Lésion de haut grade du col utérin : quel risque réel d’évolution vers un cancer
Le mot « précancéreux » déclenche une inquiétude légitime. Précancéreux signifie que la lésion peut, si elle persiste et n’est pas traitée, évoluer vers un cancer. Cela ne signifie pas qu’elle va systématiquement le faire.
Une CIN2 peut régresser spontanément, en particulier chez les femmes jeunes. La régression est moins fréquente pour les CIN3, ce qui explique que la majorité des protocoles recommandent un traitement excisionnel dès ce stade. Sans aucune intervention, l’évolution d’une dysplasie de haut grade vers un cancer invasif prend généralement une durée longue, souvent une à deux décennies.
La gravité d’une HSIL tient donc moins à un danger immédiat qu’à la nécessité d’agir dans un délai raisonnable. Le dépistage régulier par frottis cervico-utérin ou test HPV permet de repérer ces lésions bien avant tout risque de cancer.
Conisation et traitement d’une HSIL : déroulement et suites
Le traitement de référence pour une lésion de haut grade confirmée par biopsie est la conisation. Cette intervention chirurgicale consiste à retirer un fragment conique de tissu au niveau du col de l’utérus, englobant la zone où siègent les cellules anormales.
Voici les points concrets à connaître sur cette procédure :
- Elle se pratique le plus souvent sous anesthésie locale ou générale courte, en ambulatoire (retour à domicile le jour même dans la majorité des cas).
- Le tissu retiré est analysé en anatomopathologie pour vérifier que les marges chirurgicales sont saines, c’est-à-dire que la lésion a été retirée en totalité.
- Des saignements légers et des pertes brunâtres peuvent survenir pendant quelques semaines après l’intervention.

·····

◆ **CONSIGNES**:
1. Résumez en deux phrases le texte sur les lésions de haut grade du col utérin.
2. Répondez brièvement à ces questions sur le texte consacré aux lésions de haut grade du col utérin.
(a) Chez qui une CIN2 peut-elle régresser spontanément en particulier ?
(b) Quels moyens de dépistage régulier permettent de repérer ces lésions ?
(c) Dans quel but le tissu retiré lors de la conisation est-il analysé ?
3. Prolongez le texte sur les lésions de haut grade du col utérin à partir de sa dernière phrase.
Les entrées ne sont pas utiles pour répondre.

·····

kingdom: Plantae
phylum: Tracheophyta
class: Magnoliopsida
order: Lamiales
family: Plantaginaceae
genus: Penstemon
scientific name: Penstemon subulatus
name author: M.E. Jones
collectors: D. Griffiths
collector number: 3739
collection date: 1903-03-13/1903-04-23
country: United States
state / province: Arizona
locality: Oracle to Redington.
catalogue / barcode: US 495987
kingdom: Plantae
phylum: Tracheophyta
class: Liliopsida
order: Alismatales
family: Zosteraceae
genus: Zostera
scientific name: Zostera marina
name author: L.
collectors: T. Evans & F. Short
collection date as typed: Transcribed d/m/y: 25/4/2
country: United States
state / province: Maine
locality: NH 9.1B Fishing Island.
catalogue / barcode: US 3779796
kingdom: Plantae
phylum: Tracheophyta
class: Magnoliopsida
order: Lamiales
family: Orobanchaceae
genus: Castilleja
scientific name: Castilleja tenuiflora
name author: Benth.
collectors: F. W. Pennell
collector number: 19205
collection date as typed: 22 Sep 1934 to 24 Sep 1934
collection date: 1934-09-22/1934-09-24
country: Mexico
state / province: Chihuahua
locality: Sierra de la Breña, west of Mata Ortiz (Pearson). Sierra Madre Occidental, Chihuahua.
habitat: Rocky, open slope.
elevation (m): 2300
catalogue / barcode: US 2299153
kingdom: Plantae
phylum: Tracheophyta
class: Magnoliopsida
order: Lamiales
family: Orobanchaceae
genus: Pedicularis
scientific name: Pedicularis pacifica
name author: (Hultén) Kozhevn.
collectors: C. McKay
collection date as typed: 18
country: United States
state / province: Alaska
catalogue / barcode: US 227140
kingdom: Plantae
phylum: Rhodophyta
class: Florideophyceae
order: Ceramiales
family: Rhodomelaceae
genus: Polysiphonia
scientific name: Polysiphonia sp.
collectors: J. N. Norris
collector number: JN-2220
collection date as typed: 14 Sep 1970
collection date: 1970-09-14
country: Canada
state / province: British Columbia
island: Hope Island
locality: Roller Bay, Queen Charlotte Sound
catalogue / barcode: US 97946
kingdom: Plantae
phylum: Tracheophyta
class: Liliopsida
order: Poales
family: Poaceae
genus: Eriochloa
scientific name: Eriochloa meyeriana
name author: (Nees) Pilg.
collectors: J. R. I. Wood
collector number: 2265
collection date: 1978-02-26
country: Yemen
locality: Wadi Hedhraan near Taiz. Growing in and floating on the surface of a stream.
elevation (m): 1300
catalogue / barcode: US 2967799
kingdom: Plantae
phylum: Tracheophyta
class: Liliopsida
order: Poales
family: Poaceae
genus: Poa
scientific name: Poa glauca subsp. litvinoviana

·····

◆ **RÉPONSES PAR CONSIGNE**:
1. Une lésion de haut grade du col utérin est dite précancéreuse : elle peut évoluer vers un cancer si elle persiste sans traitement, mais pas systématiquement, et cette évolution prend généralement une à deux décennies. Le traitement de référence est la conisation, qui retire un fragment conique du col englobant les cellules anormales, le plus souvent en ambulatoire.

2.
(a) Chez les femmes jeunes.
(b) Le frottis cervico-utérin ou le test HPV.
(c) Pour vérifier que les marges chirurgicales sont saines, c'est-à-dire que la lésion a été retirée en totalité.

3.
- Un suivi post-conisation est indispensable : frottis de contrôle et/ou test HPV à intervalles réguliers pendant plusieurs années.
D’autres techniques existent (laser, cryothérapie), mais la conisation reste la méthode privilégiée pour les lésions de haut grade car elle permet à la fois le traitement et l’analyse complète du tissu retiré.
Marges chirurgicales : un élément déterminant du pronostic
Quand le compte rendu d’anatomopathologie indique des « marges saines » ou « marges libres », cela signifie que la lésion a été entièrement retirée avec une marge de tissu normal autour. Si les marges sont dites « atteintes » ou « non libres », le risque de persistance ou de récidive augmente, et un suivi renforcé, voire une reprise chirurgicale, peut être envisagé.

Surveillance après traitement d’une lésion malpighienne de haut grade
Le traitement ne clôt pas le dossier. Une surveillance au long cours est nécessaire car le HPV peut persister et favoriser la réapparition de lésions. Le protocole de suivi repose sur des frottis cervico-utérins et des tests HPV à intervalles définis par le gynécologue, généralement rapprochés les premières années puis espacés si les résultats restent normaux.
Cette surveillance permet de détecter toute récidive à un stade précoce, quand elle reste facile à traiter. La grande majorité des femmes traitées pour une HSIL avec des marges saines ne développent jamais de cancer du col utérin.
- Le test HPV post-traitement sert à vérifier la clairance du virus : un test négatif à distance de la conisation est un signal rassurant.
- Un frottis de contrôle anormal après traitement ne signifie pas automatiquement une récidive, mais justifie une colposcopie de vérification.
- La vaccination contre le HPV, lorsqu’elle n’a pas été réalisée avant l’infection, peut être discutée avec le gynécologue même après un traitement.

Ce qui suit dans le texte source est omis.